**EXTRACTED MATERIAL**
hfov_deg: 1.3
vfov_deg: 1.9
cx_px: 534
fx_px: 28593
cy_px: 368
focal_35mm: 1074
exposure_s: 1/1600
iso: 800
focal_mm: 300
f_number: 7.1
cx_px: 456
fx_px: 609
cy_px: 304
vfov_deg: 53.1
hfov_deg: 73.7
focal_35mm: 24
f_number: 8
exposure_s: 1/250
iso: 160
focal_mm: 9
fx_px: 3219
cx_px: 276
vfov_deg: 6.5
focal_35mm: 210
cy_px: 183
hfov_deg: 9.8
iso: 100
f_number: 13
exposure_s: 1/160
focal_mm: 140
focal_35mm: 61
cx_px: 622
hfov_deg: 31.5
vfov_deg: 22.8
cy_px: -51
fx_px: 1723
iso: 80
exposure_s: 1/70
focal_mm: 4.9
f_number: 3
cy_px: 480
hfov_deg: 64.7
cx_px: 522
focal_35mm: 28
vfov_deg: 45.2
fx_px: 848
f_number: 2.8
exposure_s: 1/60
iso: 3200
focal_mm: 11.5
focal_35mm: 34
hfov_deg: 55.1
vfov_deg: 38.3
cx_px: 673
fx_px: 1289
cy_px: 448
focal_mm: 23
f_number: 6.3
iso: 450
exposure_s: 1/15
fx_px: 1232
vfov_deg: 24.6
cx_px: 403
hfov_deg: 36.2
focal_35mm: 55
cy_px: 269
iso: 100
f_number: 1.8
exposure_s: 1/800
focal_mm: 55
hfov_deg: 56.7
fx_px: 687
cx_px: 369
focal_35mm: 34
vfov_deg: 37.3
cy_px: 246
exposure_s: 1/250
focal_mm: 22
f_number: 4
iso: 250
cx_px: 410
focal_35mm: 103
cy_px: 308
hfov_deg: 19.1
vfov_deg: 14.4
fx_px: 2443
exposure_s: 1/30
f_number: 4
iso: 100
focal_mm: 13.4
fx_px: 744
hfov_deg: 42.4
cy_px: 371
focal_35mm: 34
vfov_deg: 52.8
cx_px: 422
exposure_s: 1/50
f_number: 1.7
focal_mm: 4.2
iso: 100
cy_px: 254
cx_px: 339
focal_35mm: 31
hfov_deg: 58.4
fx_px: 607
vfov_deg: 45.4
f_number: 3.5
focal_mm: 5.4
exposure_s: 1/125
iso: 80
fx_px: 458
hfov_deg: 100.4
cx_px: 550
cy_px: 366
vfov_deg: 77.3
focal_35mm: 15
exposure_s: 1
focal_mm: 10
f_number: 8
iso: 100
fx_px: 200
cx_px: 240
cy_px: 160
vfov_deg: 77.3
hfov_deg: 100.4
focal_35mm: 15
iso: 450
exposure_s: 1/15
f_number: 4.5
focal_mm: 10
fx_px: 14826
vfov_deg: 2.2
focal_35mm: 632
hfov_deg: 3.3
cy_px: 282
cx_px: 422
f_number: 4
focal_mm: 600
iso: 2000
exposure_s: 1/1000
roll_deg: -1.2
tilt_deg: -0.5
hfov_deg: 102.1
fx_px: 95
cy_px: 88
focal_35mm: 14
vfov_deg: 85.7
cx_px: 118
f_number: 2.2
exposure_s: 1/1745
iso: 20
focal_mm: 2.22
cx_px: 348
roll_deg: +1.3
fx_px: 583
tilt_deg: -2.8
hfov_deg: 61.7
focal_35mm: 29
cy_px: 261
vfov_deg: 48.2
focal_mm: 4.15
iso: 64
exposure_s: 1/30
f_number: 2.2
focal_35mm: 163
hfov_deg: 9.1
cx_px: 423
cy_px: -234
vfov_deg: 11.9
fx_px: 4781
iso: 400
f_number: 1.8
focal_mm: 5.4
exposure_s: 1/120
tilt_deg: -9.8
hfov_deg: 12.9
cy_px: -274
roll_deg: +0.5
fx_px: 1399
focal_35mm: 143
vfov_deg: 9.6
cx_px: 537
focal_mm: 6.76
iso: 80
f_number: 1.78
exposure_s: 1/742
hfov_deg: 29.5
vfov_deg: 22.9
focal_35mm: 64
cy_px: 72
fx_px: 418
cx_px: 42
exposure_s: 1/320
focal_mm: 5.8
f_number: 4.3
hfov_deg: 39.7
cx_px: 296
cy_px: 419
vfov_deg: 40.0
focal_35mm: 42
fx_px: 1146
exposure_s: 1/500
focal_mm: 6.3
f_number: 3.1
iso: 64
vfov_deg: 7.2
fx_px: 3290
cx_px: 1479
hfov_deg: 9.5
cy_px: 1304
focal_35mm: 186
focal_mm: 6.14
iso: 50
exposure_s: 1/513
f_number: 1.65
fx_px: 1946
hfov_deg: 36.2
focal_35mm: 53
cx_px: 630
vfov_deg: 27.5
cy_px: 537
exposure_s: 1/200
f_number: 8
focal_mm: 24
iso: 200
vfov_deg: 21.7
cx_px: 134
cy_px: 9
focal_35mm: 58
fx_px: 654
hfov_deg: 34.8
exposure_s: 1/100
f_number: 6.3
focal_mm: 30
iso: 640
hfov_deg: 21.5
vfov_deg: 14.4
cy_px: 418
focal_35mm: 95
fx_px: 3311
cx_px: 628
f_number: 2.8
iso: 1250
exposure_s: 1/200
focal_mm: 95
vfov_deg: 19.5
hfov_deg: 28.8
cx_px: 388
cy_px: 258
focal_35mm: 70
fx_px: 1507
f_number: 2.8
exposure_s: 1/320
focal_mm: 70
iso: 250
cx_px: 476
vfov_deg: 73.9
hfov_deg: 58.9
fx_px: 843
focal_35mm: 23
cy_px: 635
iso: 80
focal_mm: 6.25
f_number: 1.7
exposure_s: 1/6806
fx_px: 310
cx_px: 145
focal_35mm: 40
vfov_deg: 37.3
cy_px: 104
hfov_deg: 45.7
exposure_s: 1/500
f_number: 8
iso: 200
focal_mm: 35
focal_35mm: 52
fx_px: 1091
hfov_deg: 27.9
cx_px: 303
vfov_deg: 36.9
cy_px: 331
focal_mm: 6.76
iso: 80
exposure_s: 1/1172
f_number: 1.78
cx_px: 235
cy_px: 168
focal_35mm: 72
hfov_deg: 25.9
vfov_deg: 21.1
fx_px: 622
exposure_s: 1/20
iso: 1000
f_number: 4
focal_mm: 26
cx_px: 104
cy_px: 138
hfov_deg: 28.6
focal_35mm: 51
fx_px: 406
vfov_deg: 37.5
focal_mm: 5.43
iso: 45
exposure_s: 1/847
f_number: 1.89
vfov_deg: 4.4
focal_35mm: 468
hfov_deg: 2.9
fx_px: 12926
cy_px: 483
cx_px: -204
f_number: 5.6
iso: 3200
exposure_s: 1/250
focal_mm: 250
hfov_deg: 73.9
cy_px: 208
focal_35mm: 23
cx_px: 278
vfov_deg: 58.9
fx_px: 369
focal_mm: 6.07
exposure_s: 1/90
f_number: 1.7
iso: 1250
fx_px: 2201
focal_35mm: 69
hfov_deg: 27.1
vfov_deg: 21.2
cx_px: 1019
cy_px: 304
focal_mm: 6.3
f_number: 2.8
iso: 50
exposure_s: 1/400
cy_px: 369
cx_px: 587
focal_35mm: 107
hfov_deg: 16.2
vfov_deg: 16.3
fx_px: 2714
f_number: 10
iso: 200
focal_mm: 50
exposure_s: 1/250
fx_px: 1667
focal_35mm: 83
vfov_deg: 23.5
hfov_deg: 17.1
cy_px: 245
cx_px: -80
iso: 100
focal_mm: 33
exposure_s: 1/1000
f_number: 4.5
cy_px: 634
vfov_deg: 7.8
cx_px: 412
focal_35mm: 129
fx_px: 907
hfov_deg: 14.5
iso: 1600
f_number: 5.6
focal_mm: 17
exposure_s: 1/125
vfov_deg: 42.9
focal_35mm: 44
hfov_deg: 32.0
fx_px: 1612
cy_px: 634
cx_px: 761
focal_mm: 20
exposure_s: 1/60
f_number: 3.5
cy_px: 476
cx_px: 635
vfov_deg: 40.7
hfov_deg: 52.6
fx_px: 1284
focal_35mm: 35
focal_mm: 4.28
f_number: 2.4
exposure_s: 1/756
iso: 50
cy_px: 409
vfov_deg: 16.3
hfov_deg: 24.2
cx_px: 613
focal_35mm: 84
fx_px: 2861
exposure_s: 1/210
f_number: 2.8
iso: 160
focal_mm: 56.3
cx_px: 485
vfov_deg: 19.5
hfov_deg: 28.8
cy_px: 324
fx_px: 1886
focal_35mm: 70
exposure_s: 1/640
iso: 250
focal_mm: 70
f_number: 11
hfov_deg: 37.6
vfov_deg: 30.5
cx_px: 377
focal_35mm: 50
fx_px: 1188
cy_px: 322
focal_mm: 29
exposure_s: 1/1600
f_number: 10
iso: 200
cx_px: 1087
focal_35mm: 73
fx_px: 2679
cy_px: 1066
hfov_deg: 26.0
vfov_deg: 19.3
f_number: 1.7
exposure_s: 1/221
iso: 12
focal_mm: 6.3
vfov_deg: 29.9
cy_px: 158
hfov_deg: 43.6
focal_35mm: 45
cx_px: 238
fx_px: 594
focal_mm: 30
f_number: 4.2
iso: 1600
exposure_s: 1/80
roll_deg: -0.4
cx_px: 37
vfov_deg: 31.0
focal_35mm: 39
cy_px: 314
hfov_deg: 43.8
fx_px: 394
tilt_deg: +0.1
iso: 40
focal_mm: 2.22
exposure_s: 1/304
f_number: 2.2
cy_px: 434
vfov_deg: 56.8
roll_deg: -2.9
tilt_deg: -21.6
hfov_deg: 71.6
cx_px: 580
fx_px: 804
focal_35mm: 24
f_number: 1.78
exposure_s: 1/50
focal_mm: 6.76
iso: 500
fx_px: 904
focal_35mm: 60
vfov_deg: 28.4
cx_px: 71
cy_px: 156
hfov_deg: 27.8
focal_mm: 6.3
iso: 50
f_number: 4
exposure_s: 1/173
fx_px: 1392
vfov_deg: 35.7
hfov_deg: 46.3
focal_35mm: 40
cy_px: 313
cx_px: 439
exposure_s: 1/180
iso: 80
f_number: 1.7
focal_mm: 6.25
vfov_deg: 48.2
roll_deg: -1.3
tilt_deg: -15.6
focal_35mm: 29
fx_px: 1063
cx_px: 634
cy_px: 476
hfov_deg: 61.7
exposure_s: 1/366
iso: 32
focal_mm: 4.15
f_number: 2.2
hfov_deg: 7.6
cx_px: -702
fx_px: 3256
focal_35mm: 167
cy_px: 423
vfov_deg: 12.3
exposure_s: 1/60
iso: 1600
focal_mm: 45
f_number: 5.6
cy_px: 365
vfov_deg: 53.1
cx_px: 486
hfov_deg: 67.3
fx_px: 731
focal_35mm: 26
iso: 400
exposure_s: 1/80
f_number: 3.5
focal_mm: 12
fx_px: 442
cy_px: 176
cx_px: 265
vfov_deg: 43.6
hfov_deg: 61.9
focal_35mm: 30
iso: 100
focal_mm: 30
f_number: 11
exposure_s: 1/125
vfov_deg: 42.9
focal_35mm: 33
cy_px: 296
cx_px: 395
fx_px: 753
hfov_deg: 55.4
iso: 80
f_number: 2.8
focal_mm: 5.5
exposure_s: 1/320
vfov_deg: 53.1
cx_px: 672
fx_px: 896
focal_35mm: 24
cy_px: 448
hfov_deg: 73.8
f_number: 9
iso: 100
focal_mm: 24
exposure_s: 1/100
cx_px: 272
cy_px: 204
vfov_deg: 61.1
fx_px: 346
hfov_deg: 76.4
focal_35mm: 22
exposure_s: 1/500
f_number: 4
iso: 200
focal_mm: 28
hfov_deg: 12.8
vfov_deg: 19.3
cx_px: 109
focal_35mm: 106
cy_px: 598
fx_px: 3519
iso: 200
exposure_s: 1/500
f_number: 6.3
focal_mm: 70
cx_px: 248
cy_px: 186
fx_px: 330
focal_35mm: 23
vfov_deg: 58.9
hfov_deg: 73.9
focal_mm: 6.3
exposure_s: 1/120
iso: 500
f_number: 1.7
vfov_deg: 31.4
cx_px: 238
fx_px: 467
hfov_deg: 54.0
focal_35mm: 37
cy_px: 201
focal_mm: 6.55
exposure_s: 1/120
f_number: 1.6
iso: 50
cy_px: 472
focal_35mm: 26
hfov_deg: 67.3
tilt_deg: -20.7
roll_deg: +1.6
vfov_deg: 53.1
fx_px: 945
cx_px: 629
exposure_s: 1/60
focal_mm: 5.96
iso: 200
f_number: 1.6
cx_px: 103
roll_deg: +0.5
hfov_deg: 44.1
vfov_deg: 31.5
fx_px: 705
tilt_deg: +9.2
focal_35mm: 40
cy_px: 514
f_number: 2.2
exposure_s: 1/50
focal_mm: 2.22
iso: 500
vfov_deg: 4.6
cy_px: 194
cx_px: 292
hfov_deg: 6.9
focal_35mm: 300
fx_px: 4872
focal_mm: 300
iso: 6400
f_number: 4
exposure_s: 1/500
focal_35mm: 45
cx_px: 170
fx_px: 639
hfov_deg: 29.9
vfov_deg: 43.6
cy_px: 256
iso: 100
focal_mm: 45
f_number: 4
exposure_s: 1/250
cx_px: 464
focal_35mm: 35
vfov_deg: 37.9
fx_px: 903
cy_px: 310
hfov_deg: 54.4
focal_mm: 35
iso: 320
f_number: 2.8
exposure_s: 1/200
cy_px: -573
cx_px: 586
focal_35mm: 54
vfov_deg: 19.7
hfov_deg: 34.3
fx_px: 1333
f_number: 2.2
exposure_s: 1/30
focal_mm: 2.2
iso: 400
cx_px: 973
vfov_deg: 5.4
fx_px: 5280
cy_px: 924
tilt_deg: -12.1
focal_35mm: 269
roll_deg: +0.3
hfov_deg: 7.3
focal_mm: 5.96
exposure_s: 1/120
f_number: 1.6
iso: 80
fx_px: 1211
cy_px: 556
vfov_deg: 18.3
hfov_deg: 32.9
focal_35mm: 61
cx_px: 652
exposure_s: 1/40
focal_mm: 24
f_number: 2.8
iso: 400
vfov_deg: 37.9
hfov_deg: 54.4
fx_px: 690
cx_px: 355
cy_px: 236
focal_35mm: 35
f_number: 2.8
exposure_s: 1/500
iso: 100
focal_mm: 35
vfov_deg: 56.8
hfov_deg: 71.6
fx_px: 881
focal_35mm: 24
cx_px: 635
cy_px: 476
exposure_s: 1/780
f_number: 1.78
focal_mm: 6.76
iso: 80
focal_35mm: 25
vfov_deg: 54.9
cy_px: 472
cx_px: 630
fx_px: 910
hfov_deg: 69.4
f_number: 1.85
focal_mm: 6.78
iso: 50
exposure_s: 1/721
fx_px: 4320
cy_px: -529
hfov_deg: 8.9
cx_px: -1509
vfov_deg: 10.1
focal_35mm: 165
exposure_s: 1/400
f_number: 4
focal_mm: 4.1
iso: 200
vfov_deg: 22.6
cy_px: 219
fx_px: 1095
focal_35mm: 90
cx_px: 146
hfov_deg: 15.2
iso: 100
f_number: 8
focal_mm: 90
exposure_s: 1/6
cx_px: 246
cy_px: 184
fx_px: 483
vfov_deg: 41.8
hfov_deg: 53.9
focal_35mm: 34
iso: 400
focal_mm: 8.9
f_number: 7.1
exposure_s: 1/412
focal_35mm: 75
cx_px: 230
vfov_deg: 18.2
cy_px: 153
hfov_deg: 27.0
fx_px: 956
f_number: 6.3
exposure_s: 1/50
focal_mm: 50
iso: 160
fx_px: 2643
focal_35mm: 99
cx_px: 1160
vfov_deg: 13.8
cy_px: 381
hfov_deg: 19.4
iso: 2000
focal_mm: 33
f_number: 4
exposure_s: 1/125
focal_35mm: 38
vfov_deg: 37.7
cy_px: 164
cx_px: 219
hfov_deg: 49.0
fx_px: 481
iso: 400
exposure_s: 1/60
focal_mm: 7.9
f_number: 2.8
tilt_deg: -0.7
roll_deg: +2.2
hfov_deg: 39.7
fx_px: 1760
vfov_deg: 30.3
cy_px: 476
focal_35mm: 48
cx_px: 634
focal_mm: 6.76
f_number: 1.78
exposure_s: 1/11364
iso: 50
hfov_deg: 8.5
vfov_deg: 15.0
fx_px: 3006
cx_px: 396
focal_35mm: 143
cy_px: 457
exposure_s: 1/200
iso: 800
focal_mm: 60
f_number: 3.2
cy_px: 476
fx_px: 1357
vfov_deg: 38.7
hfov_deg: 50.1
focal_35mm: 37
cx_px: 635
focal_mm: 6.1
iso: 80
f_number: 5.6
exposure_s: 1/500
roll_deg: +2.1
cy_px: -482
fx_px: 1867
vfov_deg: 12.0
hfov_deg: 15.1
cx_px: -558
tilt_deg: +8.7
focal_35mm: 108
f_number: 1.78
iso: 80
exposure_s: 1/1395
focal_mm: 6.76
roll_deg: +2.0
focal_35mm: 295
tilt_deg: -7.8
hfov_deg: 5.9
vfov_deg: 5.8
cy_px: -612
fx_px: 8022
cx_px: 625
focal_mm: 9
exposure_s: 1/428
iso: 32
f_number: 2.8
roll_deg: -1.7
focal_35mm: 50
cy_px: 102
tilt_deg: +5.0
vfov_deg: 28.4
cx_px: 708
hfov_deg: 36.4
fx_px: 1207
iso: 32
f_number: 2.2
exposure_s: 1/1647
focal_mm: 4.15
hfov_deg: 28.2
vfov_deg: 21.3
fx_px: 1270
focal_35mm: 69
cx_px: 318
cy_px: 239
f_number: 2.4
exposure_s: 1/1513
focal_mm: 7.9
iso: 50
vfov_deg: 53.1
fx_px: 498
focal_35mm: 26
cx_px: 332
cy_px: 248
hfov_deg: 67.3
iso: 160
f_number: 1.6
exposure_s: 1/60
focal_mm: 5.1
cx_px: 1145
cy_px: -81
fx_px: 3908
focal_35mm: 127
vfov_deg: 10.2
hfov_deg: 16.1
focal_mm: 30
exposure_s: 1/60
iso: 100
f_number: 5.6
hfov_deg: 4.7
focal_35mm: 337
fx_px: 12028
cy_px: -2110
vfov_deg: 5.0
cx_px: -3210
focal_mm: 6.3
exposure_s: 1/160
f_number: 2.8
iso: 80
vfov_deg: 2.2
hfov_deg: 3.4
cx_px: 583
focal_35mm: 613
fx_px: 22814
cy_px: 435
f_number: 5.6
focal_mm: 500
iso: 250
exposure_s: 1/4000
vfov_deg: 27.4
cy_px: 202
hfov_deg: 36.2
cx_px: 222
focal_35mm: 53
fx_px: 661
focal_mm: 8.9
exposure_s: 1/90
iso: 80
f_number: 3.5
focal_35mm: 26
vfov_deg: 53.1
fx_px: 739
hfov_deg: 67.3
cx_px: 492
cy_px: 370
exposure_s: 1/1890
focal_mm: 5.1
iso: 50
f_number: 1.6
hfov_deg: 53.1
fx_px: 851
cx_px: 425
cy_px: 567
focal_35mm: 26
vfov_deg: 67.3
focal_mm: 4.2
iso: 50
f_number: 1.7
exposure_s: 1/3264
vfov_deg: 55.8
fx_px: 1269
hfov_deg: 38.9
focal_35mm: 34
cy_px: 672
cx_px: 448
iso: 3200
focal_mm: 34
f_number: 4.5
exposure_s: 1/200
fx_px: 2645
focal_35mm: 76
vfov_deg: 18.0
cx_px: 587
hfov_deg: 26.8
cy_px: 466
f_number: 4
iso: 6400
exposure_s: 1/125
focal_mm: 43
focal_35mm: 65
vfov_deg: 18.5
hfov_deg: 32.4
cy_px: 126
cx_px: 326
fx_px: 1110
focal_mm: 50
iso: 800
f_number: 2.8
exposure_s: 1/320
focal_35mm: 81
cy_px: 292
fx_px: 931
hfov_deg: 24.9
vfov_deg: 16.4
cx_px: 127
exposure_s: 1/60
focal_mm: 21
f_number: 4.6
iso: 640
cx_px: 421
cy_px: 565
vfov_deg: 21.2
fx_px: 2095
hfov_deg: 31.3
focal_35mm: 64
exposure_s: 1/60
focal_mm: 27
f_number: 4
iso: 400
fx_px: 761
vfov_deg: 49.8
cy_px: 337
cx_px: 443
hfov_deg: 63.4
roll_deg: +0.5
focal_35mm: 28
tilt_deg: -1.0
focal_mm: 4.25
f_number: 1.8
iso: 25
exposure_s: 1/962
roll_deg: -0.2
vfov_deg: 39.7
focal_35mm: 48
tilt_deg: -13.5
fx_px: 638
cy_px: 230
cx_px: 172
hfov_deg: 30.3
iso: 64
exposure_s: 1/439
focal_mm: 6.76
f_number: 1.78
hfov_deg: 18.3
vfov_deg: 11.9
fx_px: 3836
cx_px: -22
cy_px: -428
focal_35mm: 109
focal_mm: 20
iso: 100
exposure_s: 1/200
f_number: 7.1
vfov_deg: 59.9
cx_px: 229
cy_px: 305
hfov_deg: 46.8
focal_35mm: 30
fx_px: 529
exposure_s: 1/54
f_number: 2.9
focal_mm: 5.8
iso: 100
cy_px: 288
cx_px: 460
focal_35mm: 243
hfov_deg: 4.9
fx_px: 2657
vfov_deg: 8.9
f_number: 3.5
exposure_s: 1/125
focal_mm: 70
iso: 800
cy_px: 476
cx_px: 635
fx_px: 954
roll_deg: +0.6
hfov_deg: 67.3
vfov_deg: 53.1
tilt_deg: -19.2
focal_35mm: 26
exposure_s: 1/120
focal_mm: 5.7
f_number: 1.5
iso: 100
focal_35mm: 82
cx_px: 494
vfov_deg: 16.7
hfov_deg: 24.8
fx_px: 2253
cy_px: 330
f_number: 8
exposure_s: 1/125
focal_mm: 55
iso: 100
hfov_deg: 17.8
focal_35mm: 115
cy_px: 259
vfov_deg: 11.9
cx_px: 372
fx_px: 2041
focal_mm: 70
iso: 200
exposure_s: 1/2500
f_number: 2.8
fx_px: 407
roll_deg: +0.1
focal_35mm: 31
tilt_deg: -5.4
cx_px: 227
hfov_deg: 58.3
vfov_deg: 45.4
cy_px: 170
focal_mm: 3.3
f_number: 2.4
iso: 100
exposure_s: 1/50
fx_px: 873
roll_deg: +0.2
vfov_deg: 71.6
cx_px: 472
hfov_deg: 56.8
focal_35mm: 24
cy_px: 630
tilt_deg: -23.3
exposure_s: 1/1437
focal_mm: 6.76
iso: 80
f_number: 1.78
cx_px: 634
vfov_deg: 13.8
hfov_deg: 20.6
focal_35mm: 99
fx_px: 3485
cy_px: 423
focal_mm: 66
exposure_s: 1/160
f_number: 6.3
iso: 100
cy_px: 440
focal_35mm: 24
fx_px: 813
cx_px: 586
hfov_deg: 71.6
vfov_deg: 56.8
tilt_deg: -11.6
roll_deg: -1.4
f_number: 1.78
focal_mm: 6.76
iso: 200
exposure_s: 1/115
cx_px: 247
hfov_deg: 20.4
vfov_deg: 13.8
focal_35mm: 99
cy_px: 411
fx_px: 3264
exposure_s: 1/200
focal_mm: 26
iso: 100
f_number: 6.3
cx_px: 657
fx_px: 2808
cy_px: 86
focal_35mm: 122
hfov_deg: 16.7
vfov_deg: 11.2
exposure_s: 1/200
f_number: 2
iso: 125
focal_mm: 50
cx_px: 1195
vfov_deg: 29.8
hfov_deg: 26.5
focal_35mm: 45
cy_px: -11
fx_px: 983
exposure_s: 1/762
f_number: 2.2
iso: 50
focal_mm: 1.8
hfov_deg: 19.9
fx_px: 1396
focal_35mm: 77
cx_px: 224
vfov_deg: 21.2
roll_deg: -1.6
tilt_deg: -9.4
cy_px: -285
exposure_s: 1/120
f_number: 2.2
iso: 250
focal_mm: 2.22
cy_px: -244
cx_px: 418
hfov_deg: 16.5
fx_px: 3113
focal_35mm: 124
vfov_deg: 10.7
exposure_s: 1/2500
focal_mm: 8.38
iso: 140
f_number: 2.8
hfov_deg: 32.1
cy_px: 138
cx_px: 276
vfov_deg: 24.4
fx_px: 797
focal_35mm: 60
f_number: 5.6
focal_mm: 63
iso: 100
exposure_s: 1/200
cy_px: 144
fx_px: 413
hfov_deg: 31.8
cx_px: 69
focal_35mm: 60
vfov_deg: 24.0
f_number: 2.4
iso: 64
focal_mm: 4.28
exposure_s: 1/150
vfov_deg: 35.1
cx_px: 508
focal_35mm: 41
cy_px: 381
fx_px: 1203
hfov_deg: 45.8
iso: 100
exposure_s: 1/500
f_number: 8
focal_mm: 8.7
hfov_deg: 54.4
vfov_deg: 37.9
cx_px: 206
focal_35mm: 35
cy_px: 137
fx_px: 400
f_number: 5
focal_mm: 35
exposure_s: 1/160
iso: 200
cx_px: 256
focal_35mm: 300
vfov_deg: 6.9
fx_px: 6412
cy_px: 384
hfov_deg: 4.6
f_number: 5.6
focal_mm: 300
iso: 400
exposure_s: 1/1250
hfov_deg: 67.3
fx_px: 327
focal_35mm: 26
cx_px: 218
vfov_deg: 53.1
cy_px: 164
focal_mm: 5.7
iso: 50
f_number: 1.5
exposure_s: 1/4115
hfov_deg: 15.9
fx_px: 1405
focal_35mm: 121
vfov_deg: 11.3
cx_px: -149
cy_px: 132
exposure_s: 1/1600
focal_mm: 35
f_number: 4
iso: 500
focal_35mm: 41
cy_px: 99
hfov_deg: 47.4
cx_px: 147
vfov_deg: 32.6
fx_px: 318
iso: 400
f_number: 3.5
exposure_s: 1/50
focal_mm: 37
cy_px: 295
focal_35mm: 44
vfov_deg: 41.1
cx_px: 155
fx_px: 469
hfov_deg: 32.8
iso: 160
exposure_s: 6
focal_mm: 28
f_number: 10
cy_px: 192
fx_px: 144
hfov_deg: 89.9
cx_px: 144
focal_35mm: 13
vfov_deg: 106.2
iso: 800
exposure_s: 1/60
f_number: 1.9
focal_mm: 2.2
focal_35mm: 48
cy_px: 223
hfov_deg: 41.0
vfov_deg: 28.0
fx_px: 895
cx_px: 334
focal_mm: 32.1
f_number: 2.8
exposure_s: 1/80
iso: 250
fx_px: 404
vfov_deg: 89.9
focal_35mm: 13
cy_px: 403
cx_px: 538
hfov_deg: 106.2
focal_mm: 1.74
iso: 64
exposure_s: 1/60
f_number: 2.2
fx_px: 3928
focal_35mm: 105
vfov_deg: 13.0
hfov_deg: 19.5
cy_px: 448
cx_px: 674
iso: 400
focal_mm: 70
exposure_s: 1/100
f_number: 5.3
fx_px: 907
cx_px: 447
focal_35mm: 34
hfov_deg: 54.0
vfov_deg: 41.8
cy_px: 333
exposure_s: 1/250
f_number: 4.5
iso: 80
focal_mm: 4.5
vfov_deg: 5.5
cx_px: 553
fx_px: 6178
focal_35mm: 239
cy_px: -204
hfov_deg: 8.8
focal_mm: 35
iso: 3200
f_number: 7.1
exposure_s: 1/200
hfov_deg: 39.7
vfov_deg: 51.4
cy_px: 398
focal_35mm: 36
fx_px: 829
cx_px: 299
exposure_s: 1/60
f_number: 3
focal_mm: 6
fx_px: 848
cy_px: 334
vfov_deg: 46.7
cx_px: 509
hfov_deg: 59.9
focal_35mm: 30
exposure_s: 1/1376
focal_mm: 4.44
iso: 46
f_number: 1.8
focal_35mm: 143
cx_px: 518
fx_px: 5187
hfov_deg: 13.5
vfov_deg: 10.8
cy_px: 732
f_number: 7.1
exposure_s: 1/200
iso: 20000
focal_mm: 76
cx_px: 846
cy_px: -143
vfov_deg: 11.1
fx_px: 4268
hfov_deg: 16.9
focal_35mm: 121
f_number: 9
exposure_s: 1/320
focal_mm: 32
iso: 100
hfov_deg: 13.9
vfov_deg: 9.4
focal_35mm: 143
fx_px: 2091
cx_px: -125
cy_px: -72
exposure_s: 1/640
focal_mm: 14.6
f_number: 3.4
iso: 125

**REQUIREMENT**
Look back at the entries above. Retype the line with "hfov_deg: 69.4", the line with "exposure_s: 1/1513", and all lines in between.

**REPLY TO THE EXERCISE**
hfov_deg: 69.4
f_number: 1.85
focal_mm: 6.78
iso: 50
exposure_s: 1/721
fx_px: 4320
cy_px: -529
hfov_deg: 8.9
cx_px: -1509
vfov_deg: 10.1
focal_35mm: 165
exposure_s: 1/400
f_number: 4
focal_mm: 4.1
iso: 200
vfov_deg: 22.6
cy_px: 219
fx_px: 1095
focal_35mm: 90
cx_px: 146
hfov_deg: 15.2
iso: 100
f_number: 8
focal_mm: 90
exposure_s: 1/6
cx_px: 246
cy_px: 184
fx_px: 483
vfov_deg: 41.8
hfov_deg: 53.9
focal_35mm: 34
iso: 400
focal_mm: 8.9
f_number: 7.1
exposure_s: 1/412
focal_35mm: 75
cx_px: 230
vfov_deg: 18.2
cy_px: 153
hfov_deg: 27.0
fx_px: 956
f_number: 6.3
exposure_s: 1/50
focal_mm: 50
iso: 160
fx_px: 2643
focal_35mm: 99
cx_px: 1160
vfov_deg: 13.8
cy_px: 381
hfov_deg: 19.4
iso: 2000
focal_mm: 33
f_number: 4
exposure_s: 1/125
focal_35mm: 38
vfov_deg: 37.7
cy_px: 164
cx_px: 219
hfov_deg: 49.0
fx_px: 481
iso: 400
exposure_s: 1/60
focal_mm: 7.9
f_number: 2.8
tilt_deg: -0.7
roll_deg: +2.2
hfov_deg: 39.7
fx_px: 1760
vfov_deg: 30.3
cy_px: 476
focal_35mm: 48
cx_px: 634
focal_mm: 6.76
f_number: 1.78
exposure_s: 1/11364
iso: 50
hfov_deg: 8.5
vfov_deg: 15.0
fx_px: 3006
cx_px: 396
focal_35mm: 143
cy_px: 457
exposure_s: 1/200
iso: 800
focal_mm: 60
f_number: 3.2
cy_px: 476
fx_px: 1357
vfov_deg: 38.7
hfov_deg: 50.1
focal_35mm: 37
cx_px: 635
focal_mm: 6.1
iso: 80
f_number: 5.6
exposure_s: 1/500
roll_deg: +2.1
cy_px: -482
fx_px: 1867
vfov_deg: 12.0
hfov_deg: 15.1
cx_px: -558
tilt_deg: +8.7
focal_35mm: 108
f_number: 1.78
iso: 80
exposure_s: 1/1395
focal_mm: 6.76
roll_deg: +2.0
focal_35mm: 295
tilt_deg: -7.8
hfov_deg: 5.9
vfov_deg: 5.8
cy_px: -612
fx_px: 8022
cx_px: 625
focal_mm: 9
exposure_s: 1/428
iso: 32
f_number: 2.8
roll_deg: -1.7
focal_35mm: 50
cy_px: 102
tilt_deg: +5.0
vfov_deg: 28.4
cx_px: 708
hfov_deg: 36.4
fx_px: 1207
iso: 32
f_number: 2.2
exposure_s: 1/1647
focal_mm: 4.15
hfov_deg: 28.2
vfov_deg: 21.3
fx_px: 1270
focal_35mm: 69
cx_px: 318
cy_px: 239
f_number: 2.4
exposure_s: 1/1513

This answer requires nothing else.